Practical implementation — what we built at Fuul
| Lever | Implementation |
|-------|----------------|
| Custom rules | CLAUDE.md per repo (6 repos), AGENTS.md for cross-tool (4 repos), shared template |
| MCPs | Slack, Telegram, Pipedrive, Notion, Linear, Granola |
| Skills | 54 skills across 9 departments + 4 new engineering skills |
| SDD | /feature-spec skill + plans/ workflow in every repo |
| Feedback loop | Validation Loops in CLAUDE.md + PR review template |
| Compounding | Compound learning guide + docs/solutions/ + /incident-to-claude-md |
| Garbage collection | /audit-claude-md, /sync-claude-md (manual trigger) |
Architecture
fuul-agents-workspace (shared brain)
├── .claude/context/engineering/
│ ├── claude-md-template.md ← shared standard
│ ├── agents-md-standard.md ← cross-tool guide
│ ├── pr-review-templates/ ← parameterized review
│ └── compound-learning-guide.md ← learning loop
├── .claude/skills/engineering/
│ ├── audit-claude-md/ ← garbage collection
│ ├── improve-claude-md/ ← auto-improvement
│ ├── sync-claude-md/ ← cross-repo consistency
│ └── incident-to-claude-md/ ← incident → prevention
Each code repo:
├── CLAUDE.md ← Claude-specific (conditioning)
├── AGENTS.md ← tool-agnostic (cross-tool)
├── docs/solutions/ ← compound learning
└── .cursor/rules/ ← Cursor-specific
Key principles
- Separate generation from decisioning — the model generates, the workflow / system / human decides.
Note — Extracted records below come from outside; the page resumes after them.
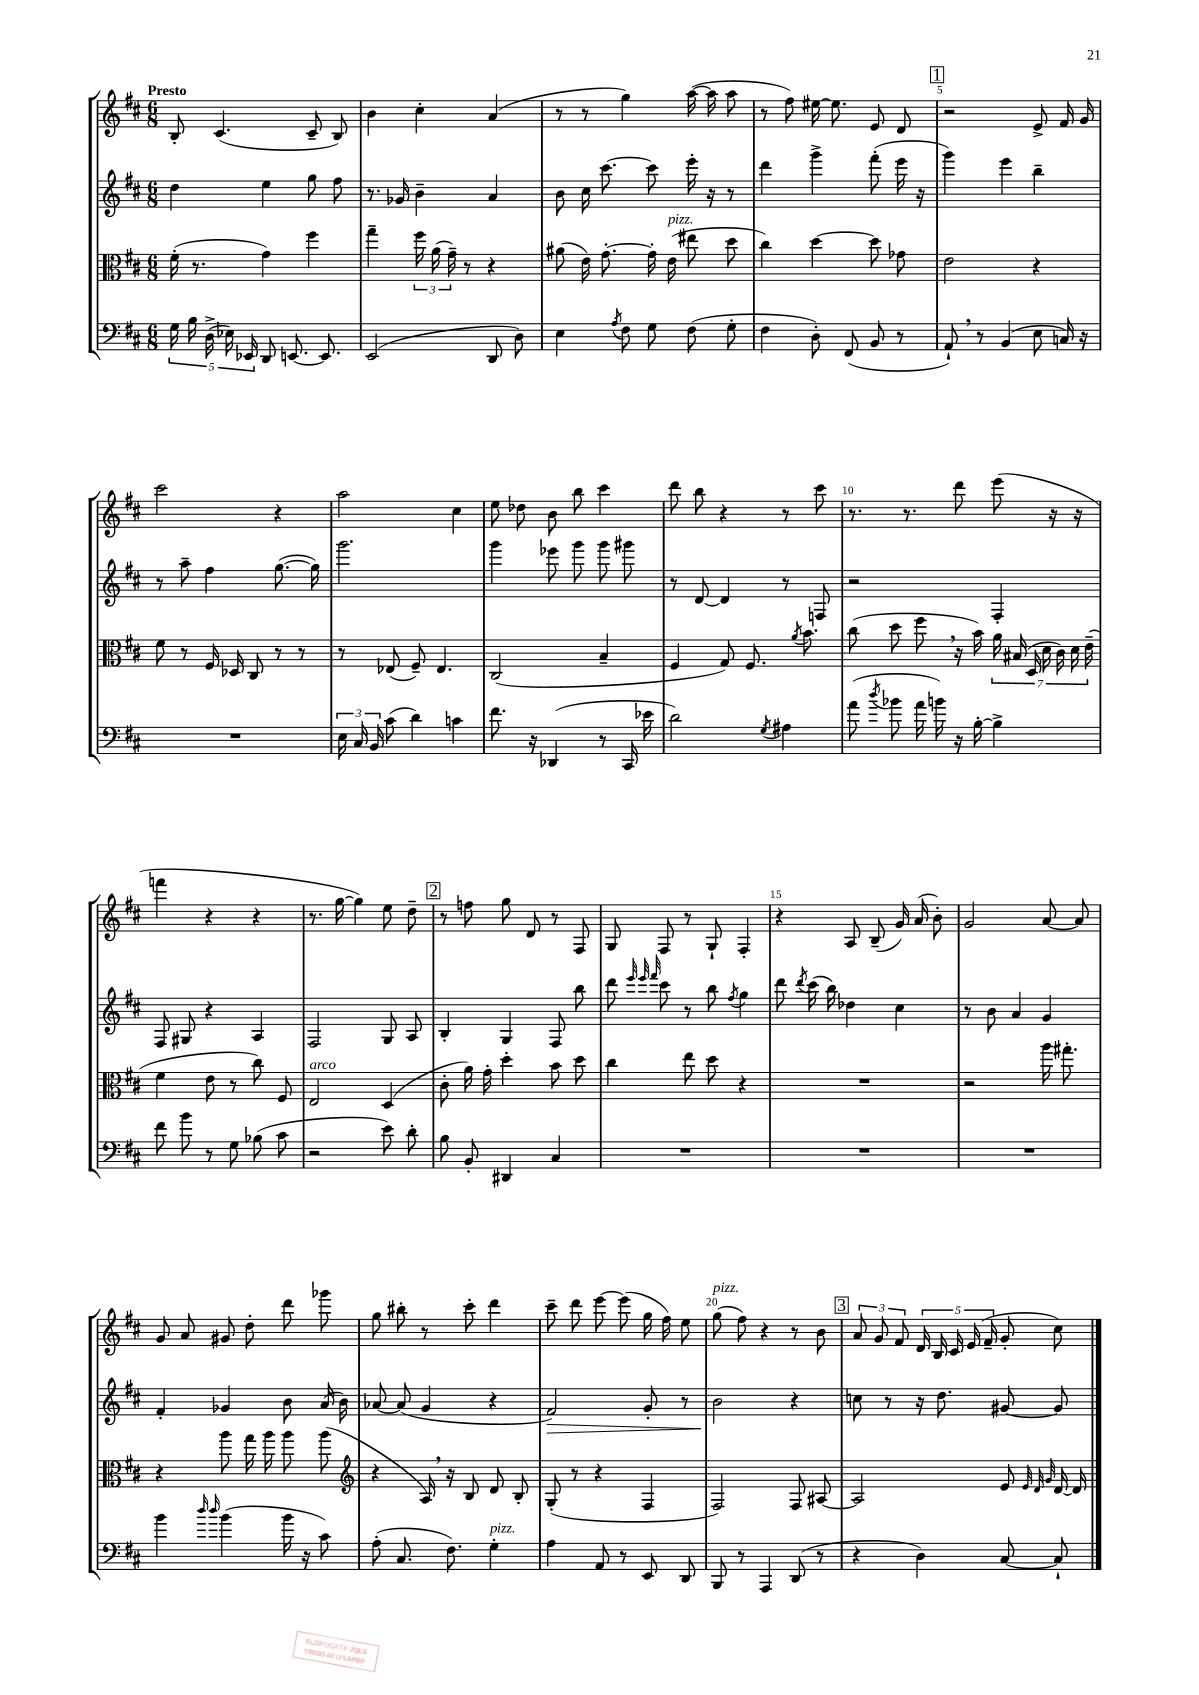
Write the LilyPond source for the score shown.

<<
\new StaffGroup <<
\new Staff = "s0" {
    \clef treble \key d \major \numericTimeSignature \time 6/8 \tempo "Presto"
    \autoBeamOff b8-. cis'4.( cis'8-- b8) |
    b'4 cis''4-. a'4( |
    r8 r8 g''4) a''16~( a''16 a''8 |
    r8 fis''8) eis''16~ eis''8. e'8 d'8 |
    \mark \markup { \box "1" } r2 e'8-> fis'16 g'16 |
    cis'''2 r4 |
    a''2 cis''4 |
    e''8 des''8 b'8 b''8 cis'''4 |
    d'''8 b''8 r4 r8 cis'''8 |
    r8. r8. d'''8 e'''8( r16 r16 |
    f'''4 r4 r4 |
    r8. g''16~ g''4) e''8 d''8-- |
    \mark \markup { \box "2" } r8 f''8 g''8 d'8 r8 fis8 |
    g8 fis8 r8 g8-! fis4-. |
    r4 a8 b8--( g'16) a'16( b'8-.) |
    g'2 a'8~ a'8 |
    g'8 a'8 gis'8 d''8-. d'''8 ges'''8 |
    g''8 bis''8-. r8 cis'''8-. d'''4 |
    cis'''8-- d'''8 e'''8~ e'''8( g''16 fis''16) e''8 |
    g''8^\markup { \italic "pizz." }( fis''8) r4 r8 b'8 |
    \mark \markup { \box "3" } \tuplet 3/2 { a'8 g'8 fis'8 } \tuplet 5/4 { d'16 b16 cis'16 e'16( fis'16-- } g'8-. cis''8) \bar "|." |
}
\new Staff = "s1" {
    \clef treble \key d \major \numericTimeSignature \time 6/8
    \autoBeamOff d''4 e''4 g''8 fis''8 |
    r8. ges'16 b'4-- a'4 |
    b'8 cis''16 cis'''8.~ cis'''8 e'''16-. r16 r8 |
    d'''4 g'''4-> fis'''8-.( e'''16 r16 |
    \mark \markup { \box "1" } g'''4) e'''4 b''4-- |
    r8 a''8-- fis''4 g''8.~( g''16) |
    g'''2. |
    g'''4 ees'''8 g'''8 g'''8 gis'''8 |
    r8 d'8~ d'4 r8 f8 |
    r2 fis4-. |
    fis8 gis8 r4 a4 |
    fis2 g8 a8 |
    \mark \markup { \box "2" } b4-. g4 fis8 b''8 |
    d'''8 \grace { e'''32 e'''32 fis'''32 } cis'''8 r8 b''8 \acciaccatura { fis''8 } g''4 |
    d'''8 \acciaccatura { d'''8 } cis'''16( b''16) des''4 cis''4 |
    r8 b'8 a'4 g'4 |
    fis'4-. ges'4 b'8 a'16( b'16) |
    aes'8~ aes'8( g'4 r4 |
    fis'2\>) g'8-. r8 |
    b'2\! r4 |
    \mark \markup { \box "3" } c''8 r8 r16 d''8. gis'8~ gis'8 \bar "|." |
}
\new Staff = "s2" {
    \clef alto \key d \major \numericTimeSignature \time 6/8
    \autoBeamOff fis'16-.( r8. g'4) fis''4 |
    g''4-- \tuplet 3/2 { fis''16 a'16( g'16--) } r8 r4 |
    ais'8( e'16) g'8.~-. g'16-. e'16^\markup { \italic "pizz." }( eis''8 d''8 |
    cis''4) d''4~ d''8 ges'8 |
    \mark \markup { \box "1" } e'2 r4 |
    fis'8 r8 fis16 des16 cis8 r8 r8 |
    r8 ees8( fis8--) ees4. |
    cis2( b4-- |
    fis4 g8) fis8. \acciaccatura { a'8 } b'8. |
    cis''8( d''8 fis''8 \breathe r16 b'16) \tuplet 7/4 { a'16 bis16( d16 d'16 cis'16) d'16 e'16--( } |
    fis'4 e'8 r8 cis''8) fis8 |
    e2^\markup { \italic "arco" } d4( |
    \mark \markup { \box "2" } cis'8-. a'16) g'16-. d''4-. b'8 d''8 |
    cis''4 e''8 d''8 r4 |
    R2. |
    r2 a''16 gis''8.-. |
    r4 a''8 g''16 a''16 a''8 a''8( |
    \clef treble r4 a16) \breathe r16 b8 d'8 b8-. |
    g8-.( r8 r4 fis4 |
    fis2) fis8 ais8~ |
    \mark \markup { \box "3" } ais2 e'8 \grace { e'32 d'32 g'32 } d'16~ d'16 \bar "|." |
}
\new Staff = "s3" {
    \clef bass \key d \major \numericTimeSignature \time 6/8
    \autoBeamOff \tuplet 5/4 { g16 b16 d16->( ees16) ees,16 } d,8 e,8.~ e,8. |
    e,2( d,8 d8) |
    e4 \acciaccatura { a8 } fis8 g8 fis8( g8-. |
    fis4 d8-.) fis,8( b,8 r8 |
    \mark \markup { \box "1" } a,8-!) \breathe r8 b,4( e8 c16) r16 |
    R2. |
    \tuplet 3/2 { e16 cis16 b,16 } cis'8( d'4) c'4 |
    fis'8. r16 des,4( r8 cis,16 ees'16 |
    d'2) \acciaccatura { g8 } ais4 |
    a'8( \acciaccatura { d''8 } bes'8 a'16 b'16) r16 b16~-. b4-> |
    fis'8 b'8 r8 g8 bes8( cis'8 |
    r2 e'8) d'8-. |
    \mark \markup { \box "2" } b8 b,8-. dis,4 cis4 |
    R2. |
    R2. |
    R2. |
    b'4 \grace { d''16 d''16 } b'4( b'16 r16 cis'8) |
    a8-.( cis8. fis8.) g4-.^\markup { \italic "pizz." } |
    a4 a,8 r8 e,8 d,8 |
    b,,8 r8 a,,4 d,8( r8 |
    \mark \markup { \box "3" } r4 d4) cis8~ cis8-! \bar "|." |
}
>>
>>
\layout { \context { \Score \override BarNumber.break-visibility = ##(#f #t #t) barNumberVisibility = #(every-nth-bar-number-visible 5) } }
- Context is finite — every token wasted on irrelevant rules is a token not available for code.
- Rules are living documents — every agent mistake is a chance to improve the harness.
- Mechanical enforcement > suggestions — linters and tests beat anti-pattern lists.
- On-demand > always-on — load detailed context only when relevant (skills, docs/).
- The harness compounds — incident → learning → prevention → better harness.
Open questions
- When does AGENTS.md maintenance burden exceed its cross-tool value for small teams?
- How to implement setup hooks across repos without over-engineering for 2–5 engineers?
- Should heavy CLAUDE.md patterns (600+ lines) be split into
docs/with CLAUDE.md as map? - How to schedule garbage-collection agents (audit/sync) without manual triggers?
Connection points
- The harness pattern is the foundation agent-orchestrator is built on — every agent it spawns is a CLAUDE.md harness template plus a tool surface plus an eval gate.
- Pairs with Karpathy Autoresearch — Deep Research Report — the harness gives you reliability for one shot; autoresearch gives you reliability over hundreds of shots.
- The eval-platforms research is the L4 (compounding) end of this stack: harnesses that measure themselves are what stop the harness from rotting.